---------- DOKUMENTTEXT ----------
Gustav Nussbaumers Rolle beim FC Basel

von Christoph Steinmann

Unvorstellbar, aber wahr, Gustav «Gusti» Nussbaumer ist seit 50 Jahren beim FCB an vorderster Front. Ein Mann, der für harte ehrliche Arbeit und Kontinuität steht wie kaum ein anderer. Einer, der schon viel erlebt hat.

Er hat all die grossen Namen des FC Basel er- und «überlebt», seien es Präsidenten, Trainer oder Spieler. Helmut Benthaus, Ottmar Hitzfeld, Karli Odermatt, Teofilo Cubillas, Charles Röthlisberger oder Gigi Oeri, mit all diesen Persönlichkeiten hatte Gusti Nussbaumer im Laufe seiner Karriere zu tun. Ein beeindruckendes Palmarès.

«Geschäftsführer»: Was ist in Ihrer Funktion als Teammanager so alles beinhaltet?
---------- ERFASSTE DATEN ----------
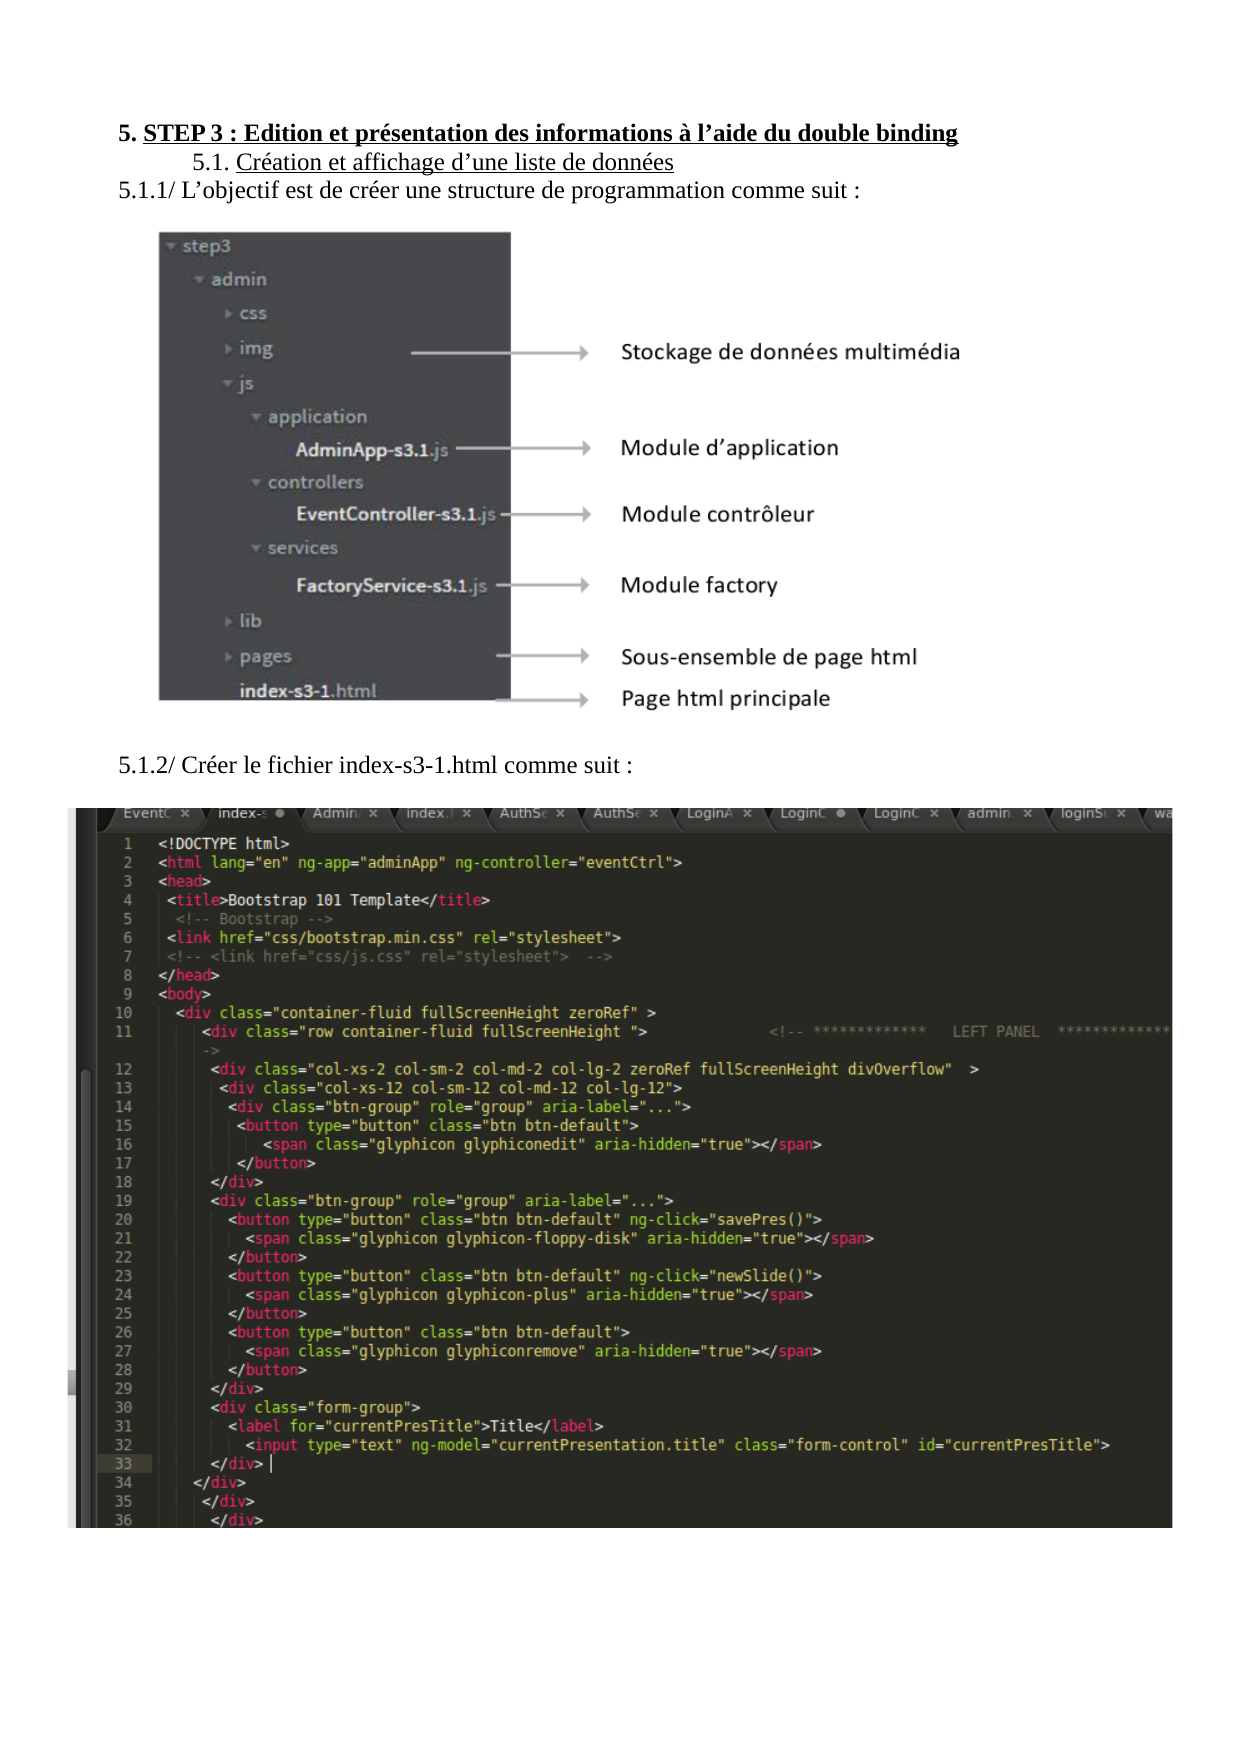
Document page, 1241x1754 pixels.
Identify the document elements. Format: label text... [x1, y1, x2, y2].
----------
● **AUFGABEN**:
A) Seit wie vielen Jahren steht Gustav Nussbaumer laut dem Dokumenttext beim FCB an vorderster Front?
B) Geben Sie den Abschnitt des Dokumenttexts zwischen „Unvorstellbar, aber wahr, Gustav“ und „so alles beinhaltet?“ wörtlich wieder, beide Stellen eingeschlossen.

● **LÖSUNGEN PRO AUFGABE**:
A) Seit 50 Jahren.

B)
Unvorstellbar, aber wahr, Gustav «Gusti» Nussbaumer ist seit 50 Jahren beim FCB an vorderster Front. Ein Mann, der für harte ehrliche Arbeit und Kontinuität steht wie kaum ein anderer. Einer, der schon viel erlebt hat.

Er hat all die grossen Namen des FC Basel er- und «überlebt», seien es Präsidenten, Trainer oder Spieler. Helmut Benthaus, Ottmar Hitzfeld, Karli Odermatt, Teofilo Cubillas, Charles Röthlisberger oder Gigi Oeri, mit all diesen Persönlichkeiten hatte Gusti Nussbaumer im Laufe seiner Karriere zu tun. Ein beeindruckendes Palmarès.

«Geschäftsführer»: Was ist in Ihrer Funktion als Teammanager so alles beinhaltet?